Top of Text provided
- Developer: China Mobile
- Release: May 2007
- Operating system: Android, iOS, J2ME, OS X, Symbian, Windows, Windows Phone
- Available in: Chinese (Simplified & Traditional)
- Type: Instant messenger; SMS gateway client;
- Licence: Proprietary
- Website: www.hk.chinamobile.com/en/data-n-vas/message_n_email/data-n-vas-fetion.html feixin.10086.cn

= Fetion =

Instant messaging software

Fetion (Chinese:飞信, pinyin: fēi xìn, lit. flying letter) was an instant messaging (IM) client developed by China Mobile, a Chinese telecommunications company. It allows users to send and receive SMS free of charge between PCs and mobile phones (in certain conditions). China Mobile to develop Fetion into a comprehensive communications service which will focus on wireless communications and offer the Internet applications as a complement. D-media Communication Tech (a subsidiary company of Ultrapower Software Co., Ltd) undertakes construction, operation and maintain of Fetion.

Fetion was shut down on 30 September 2022.
Bottom of Text provided
Top of Information supplied
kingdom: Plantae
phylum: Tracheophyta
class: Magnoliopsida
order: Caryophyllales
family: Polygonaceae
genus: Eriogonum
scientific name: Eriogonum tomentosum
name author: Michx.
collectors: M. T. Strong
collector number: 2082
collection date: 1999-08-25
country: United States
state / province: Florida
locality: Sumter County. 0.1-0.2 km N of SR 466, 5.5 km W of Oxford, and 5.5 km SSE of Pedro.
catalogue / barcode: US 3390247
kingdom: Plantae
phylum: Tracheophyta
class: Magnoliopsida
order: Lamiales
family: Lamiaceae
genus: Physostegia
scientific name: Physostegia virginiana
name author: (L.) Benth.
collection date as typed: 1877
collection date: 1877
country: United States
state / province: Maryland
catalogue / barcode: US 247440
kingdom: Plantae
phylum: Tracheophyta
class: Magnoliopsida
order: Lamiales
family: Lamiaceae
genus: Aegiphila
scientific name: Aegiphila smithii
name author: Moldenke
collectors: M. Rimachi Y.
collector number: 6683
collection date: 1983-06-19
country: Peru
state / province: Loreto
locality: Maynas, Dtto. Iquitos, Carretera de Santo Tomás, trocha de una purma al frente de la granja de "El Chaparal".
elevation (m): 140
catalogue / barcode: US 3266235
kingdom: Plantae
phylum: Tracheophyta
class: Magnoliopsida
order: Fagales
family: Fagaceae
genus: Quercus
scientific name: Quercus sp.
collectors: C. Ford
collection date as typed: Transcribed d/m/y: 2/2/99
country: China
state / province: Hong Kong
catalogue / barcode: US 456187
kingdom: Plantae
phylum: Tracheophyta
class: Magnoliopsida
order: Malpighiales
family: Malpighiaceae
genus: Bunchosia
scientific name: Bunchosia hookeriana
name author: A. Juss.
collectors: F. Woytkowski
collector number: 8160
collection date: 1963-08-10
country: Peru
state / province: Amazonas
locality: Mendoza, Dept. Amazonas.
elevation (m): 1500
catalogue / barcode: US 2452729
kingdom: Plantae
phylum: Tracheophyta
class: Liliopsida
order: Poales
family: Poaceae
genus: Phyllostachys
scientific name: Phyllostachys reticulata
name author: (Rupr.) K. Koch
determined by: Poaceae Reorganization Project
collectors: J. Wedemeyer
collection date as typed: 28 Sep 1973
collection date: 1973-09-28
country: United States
Bottom of Information supplied
Task details: Can you continue the Fetion article from its last sentence?

Written response:
== History ==
Shenzhou Taiyue was originally the only supplier of the outsourcing development, operation and support for Fetion. However, every time the company attempted to renew its contract with China Mobile, it was hit with rumours of insider trading, contract terminations and unstable performance resulting in sharp fluctuations in its share price. China Mobile subsequently put four sub-projects out to tender and Shenzhou Taiyue lost its monopoly.

== Usage ==
Rumoured to have been called "Femoo" before launch, the product was renamed "Fetion", since in Chinese "Femoo" sounds like the word for "tomb" (坟墓 (fénmù)) and has negative connotations. In 2012 the service had around 90 million active users and income of around 300 million renminbi. Providers of over-the-top content (OTT) have complained that Fetion has failed to address the fee structure changes required to counter competition from other services including WeChat.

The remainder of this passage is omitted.